# Problem details
Pick out the lines below with "image" and list them.
*** Task inputs ***
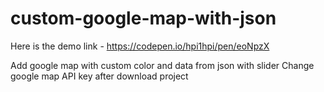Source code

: # custom-google-map-with-json

Here is the demo link - https://codepen.io/hpi1hpi/pen/eoNpzX

Add google map with custom color and data from json with slider
Change google map API key after download project 

<script src="https://maps.googleapis.com/maps/api/js?key="Add API KEY"&callback=initMap" async defer></script>




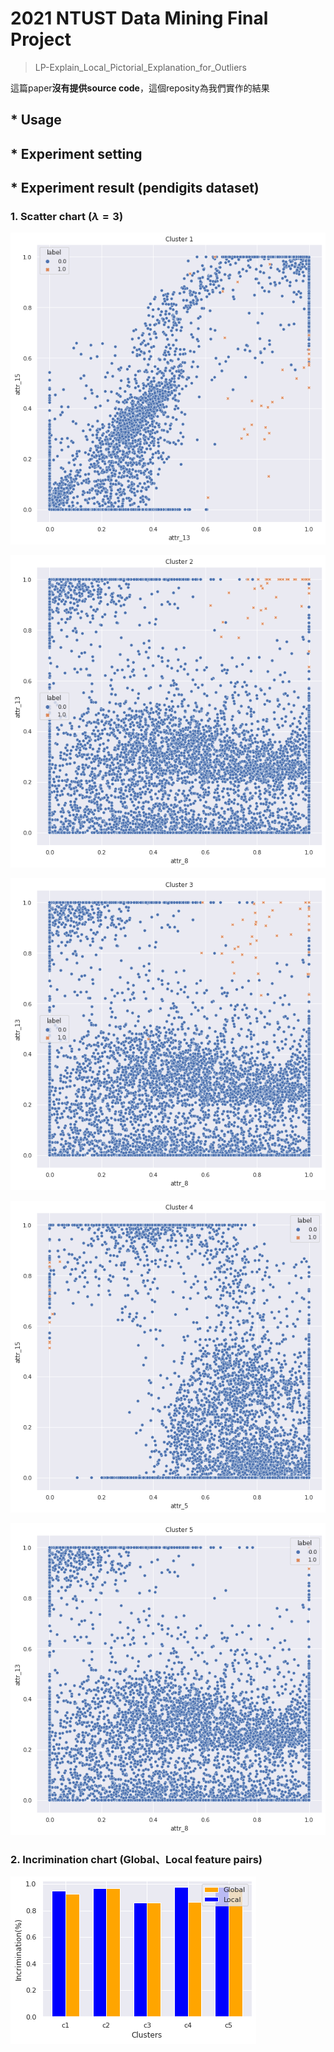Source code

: # 2021 NTUST Data Mining Final Project

> LP-Explain_Local_Pictorial_Explanation_for_Outliers


這篇paper**沒有提供source code**，這個reposity為我們實作的結果 

## * Usage

## * Experiment setting 

## * Experiment result (pendigits dataset)

### 1. Scatter chart ($\lambda	= 3$)

![Cluster1](./image/pendigit_3_cluster1.png)

![Cluster1](./image/pendigit_3_cluster2.png)

![Cluster1](./image/pendigit_3_cluster3.png)

![Cluster1](./image/pendigit_3_cluster4.png)

![Cluster1](./image/pendigit_3_cluster5.png)

### 2. Incrimination chart (Global、Local feature pairs)

![Cluster1](./image/pendigit_barchart.png)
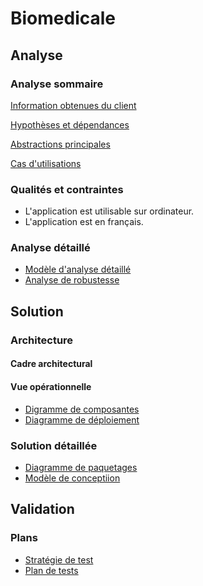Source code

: # Biomedicale

## Analyse

### Analyse sommaire

[Information obtenues du client](InfoClient/index.md)

[Hypothèses et dépendances](1_Analyse/Hypotheses.md)

[Abstractions principales](1_Analyse/Abstractions.md)

[Cas d'utilisations](1_Analyse/UseCases/index.md)

### Qualités et contraintes

* L'application est utilisable sur ordinateur.
* L'application est en français.

### Analyse détaillé

* [Modèle d'analyse détaillé](1_Analyse/Details.md)
* [Analyse de robustesse](1_Analyse/Robust.md)

## Solution

### Architecture

#### Cadre architectural

#### Vue opérationnelle

* [Digramme de composantes](2_Solution/Composantes.md)
* [Diagramme de déploiement](2_Solution/Deploiement.md)

### Solution détaillée

* [Diagramme de paquetages](2_Solution/Paquetage.md)
* [Modèle de conceptiion](2_Solution/Details.md)

## Validation

### Plans

* [Stratégie de test](3_Validation/Strategie.md)
* [Plan de tests](3_Validation/index.md)

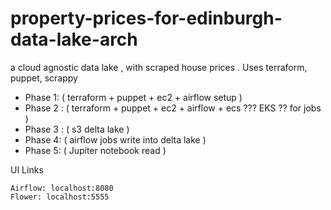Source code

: # property-prices-for-edinburgh-data-lake-arch
a cloud agnostic data lake , with scraped house prices . Uses terraform, puppet, scrappy 

* Phase 1: ( terraform + puppet + ec2 + airflow setup )
* Phase 2 : ( terraform + puppet + ec2 + airflow + ecs ??? EKS ?? for jobs )
* Phase 3 : ( s3 delta lake )
* Phase 4: ( airflow jobs write into delta lake )
* Phase 5: ( Jupiter notebook read )


UI Links

    Airflow: localhost:8080
    Flower: localhost:5555
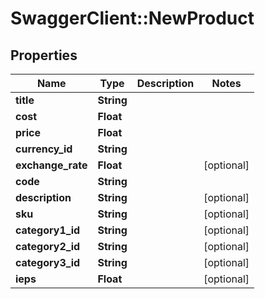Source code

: # SwaggerClient::NewProduct

## Properties
Name | Type | Description | Notes
------------ | ------------- | ------------- | -------------
**title** | **String** |  | 
**cost** | **Float** |  | 
**price** | **Float** |  | 
**currency_id** | **String** |  | 
**exchange_rate** | **Float** |  | [optional] 
**code** | **String** |  | 
**description** | **String** |  | [optional] 
**sku** | **String** |  | [optional] 
**category1_id** | **String** |  | [optional] 
**category2_id** | **String** |  | [optional] 
**category3_id** | **String** |  | [optional] 
**ieps** | **Float** |  | [optional] 


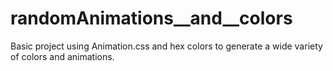 # randomAnimations__and__colors
Basic project using Animation.css and hex colors to generate a wide variety of colors and animations.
***
# Reply
![Cluster1](./image/pendigit_3_cluster1.png)
![Cluster1](./image/pendigit_3_cluster2.png)
![Cluster1](./image/pendigit_3_cluster3.png)
![Cluster1](./image/pendigit_3_cluster4.png)
![Cluster1](./image/pendigit_3_cluster5.png)
![Cluster1](./image/pendigit_barchart.png)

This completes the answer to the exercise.